Even if your attic is well sealed and insulated, there are additional factors that can contribute to warming your roof and melting snow.

  • Attic Ventilation. If it is appropriate and feasible, improving attic ventilation will help control ice formation and reduce the risk of moisture damage from condensation in the winter. Attic ventilation without proper air-sealing and insulation, however, rarely fixes the problem, and increasing ventilation in these cases may cause your heating bills to skyrocket.
  • Chimneys and Flues. A chimney traveling through an attic crawlspace will radiate heat into the attic. Even if the attic is properly ventilated, some of this heat will reach the roof and melt snow.
  • Kitchen and Bath Fans. A kitchen or bath fan which is vented through the roof will generate heat and melt the snow around the fan. Icicles will often form on the edge of the roof below the roof vents of these fans. Fans exhausting into the attic can warm the entire attic creating a problem (and leading to moisture and mold issues). Fans should be vented directly outside.

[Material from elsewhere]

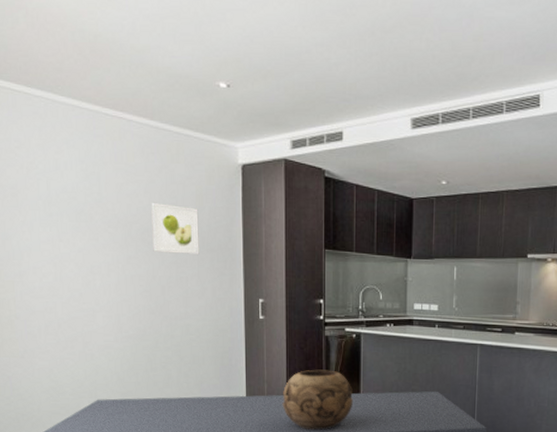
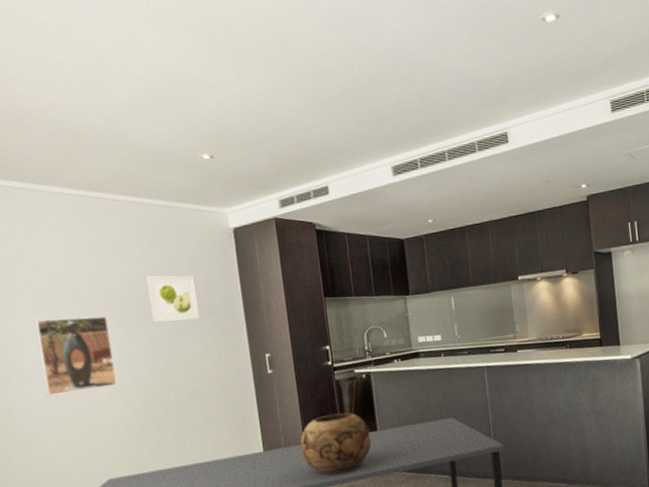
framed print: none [41,233,114,311] -> present [34,316,118,396]

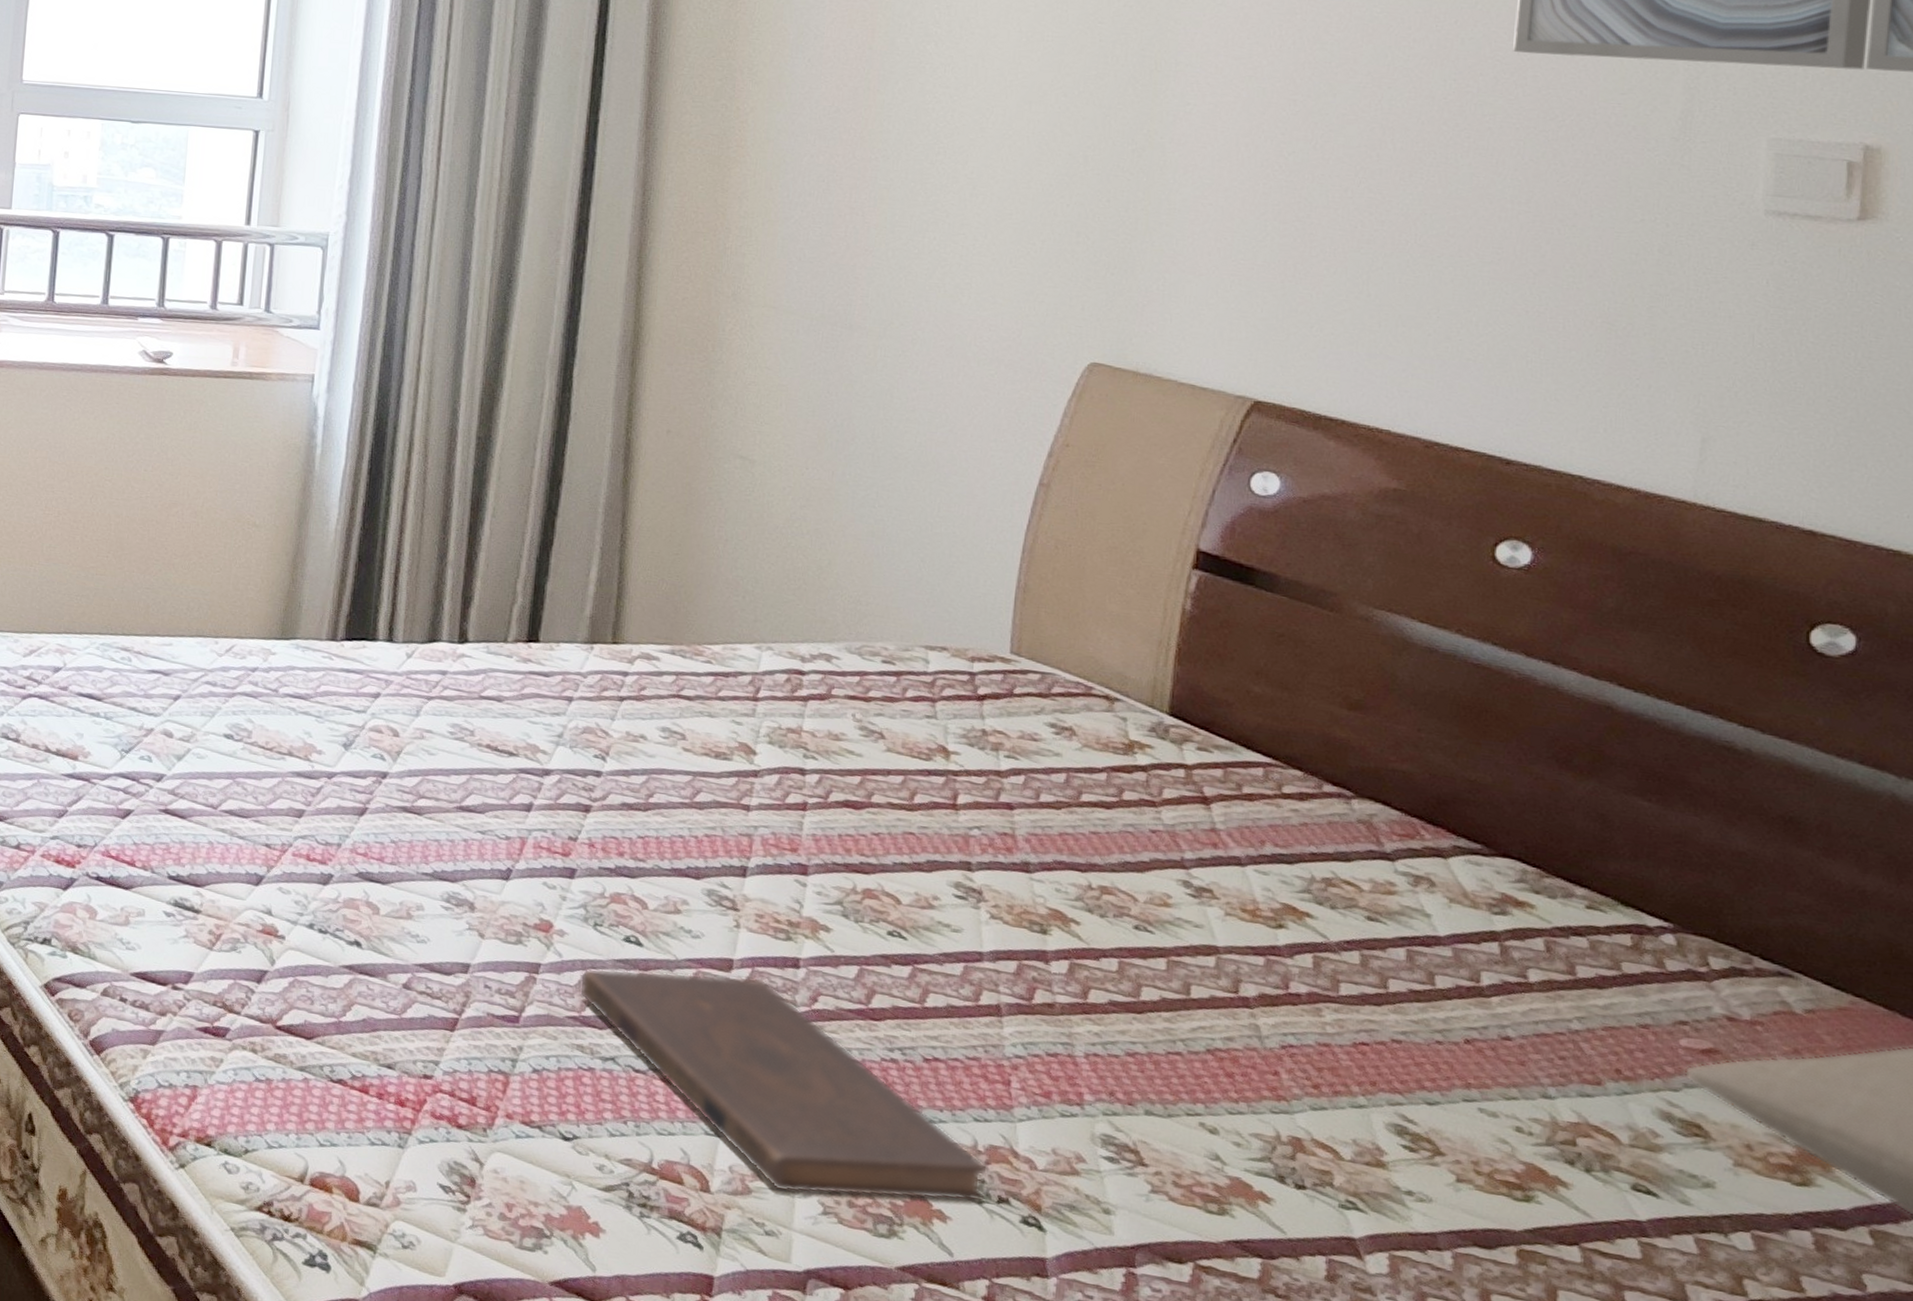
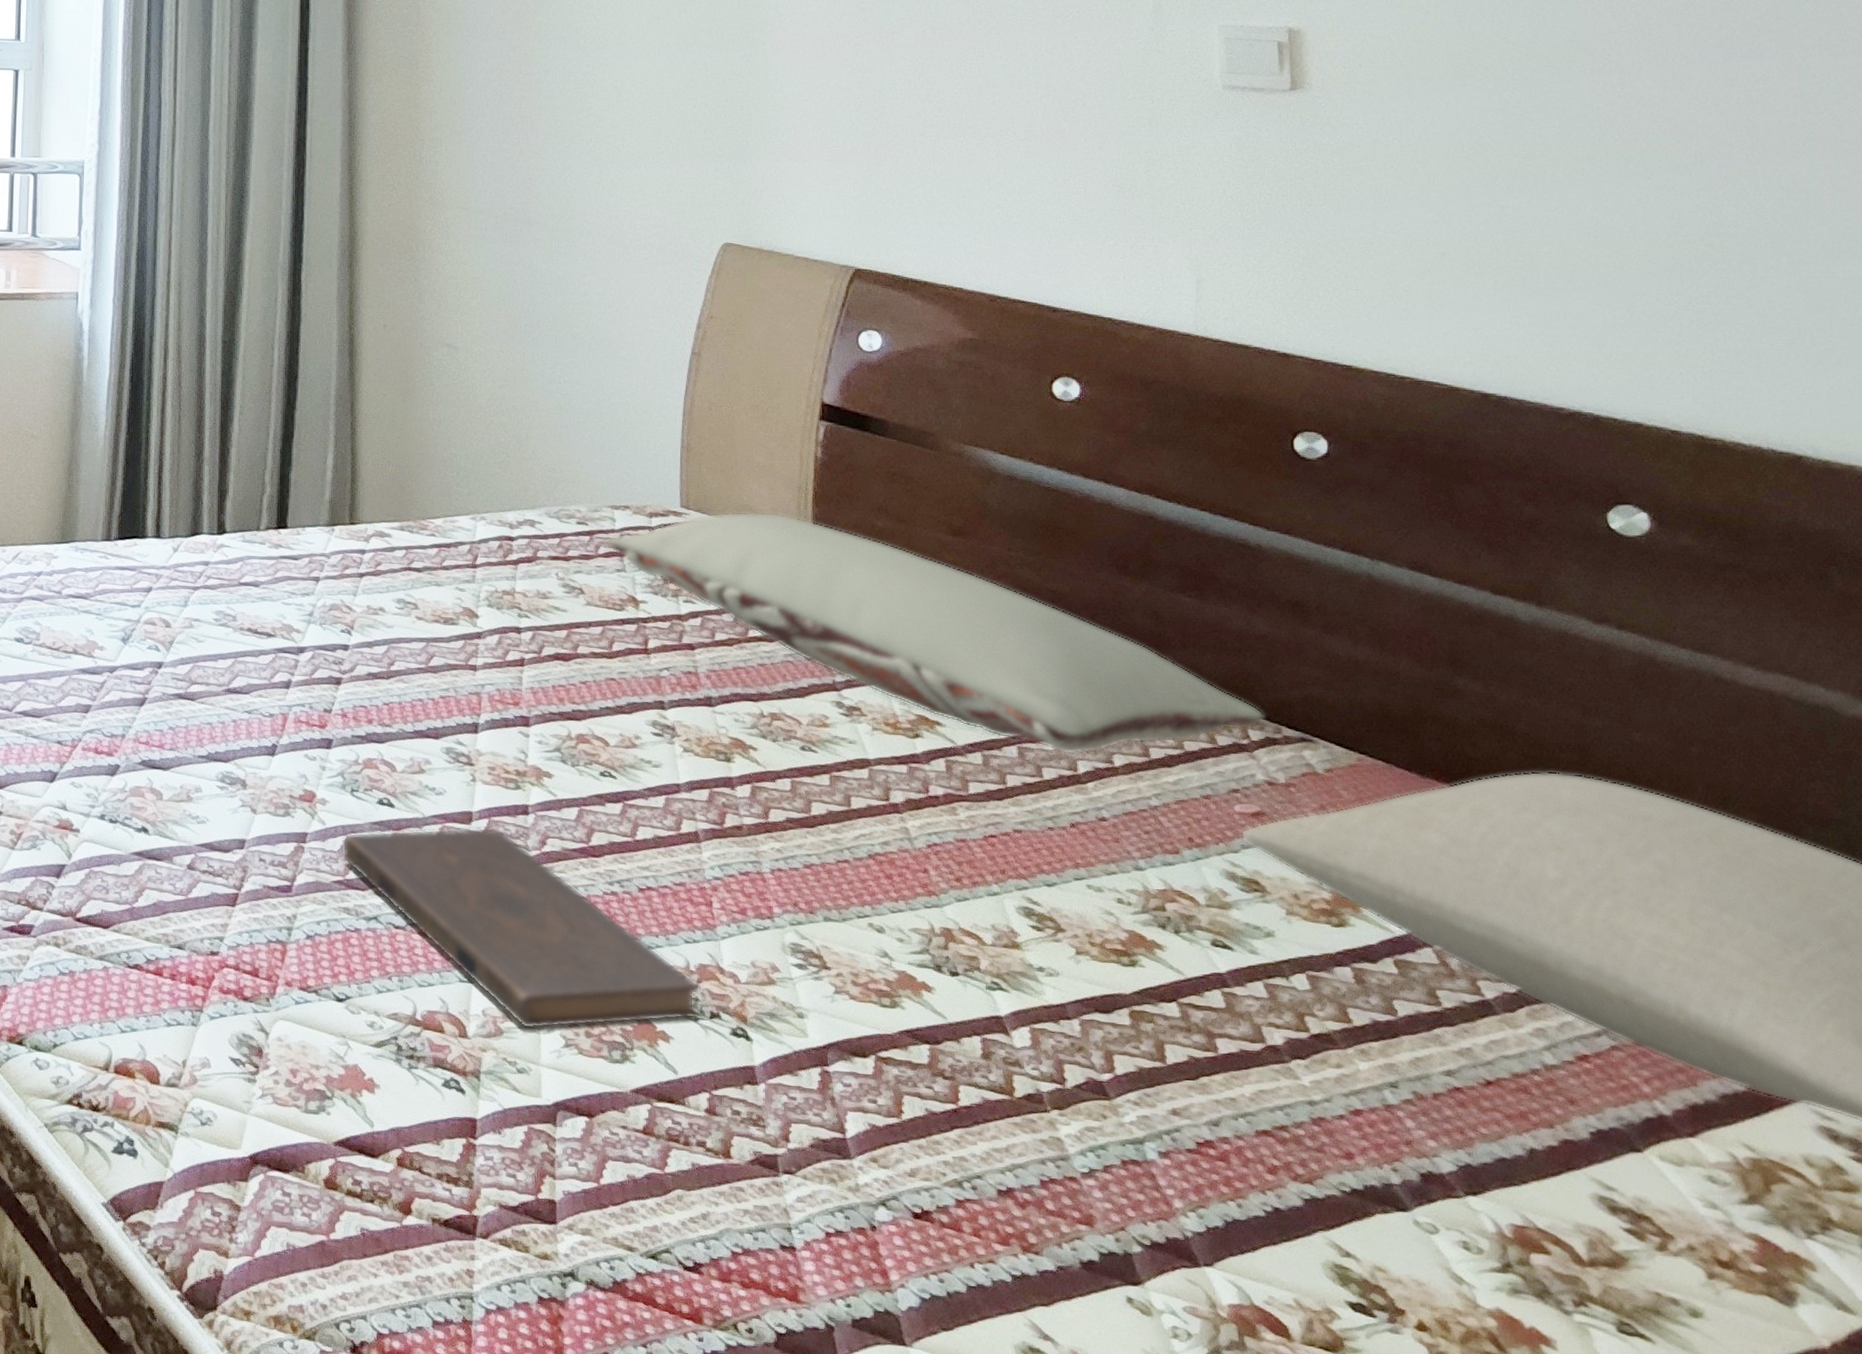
pillow: none [914,662,1734,966] -> present [605,512,1266,756]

  • Roof Color. Darker roofs absorb more heat from the sun, and in certain conditions can accelerate snow melting.
  • Heavy Snow Fall. Snow acts as an insulator. Deep snow on your roof can warm up the roof deck and melt snow in contact with the roof—which then refreezes at the eaves. In very heavy snow fall, even well-insulated homes may experience ice as a result. The more insulation you have, the less likely this is to occur. With deep snow cover, roof raking may be helpful.
  • Outdoor Temperature. The outdoor temperature impacts ice formation. Each home responds differently to different temperatures, but temperatures in the low 20s seem to generate the most ice for most homes. At this temperature, it is warm enough so the roof can melt some snow, but cold enough so that it refreezes quickly at the eaves.
  • Indoor Temperature. The higher you set your thermostat, the more heat loss you will have, regardless of insulation levels.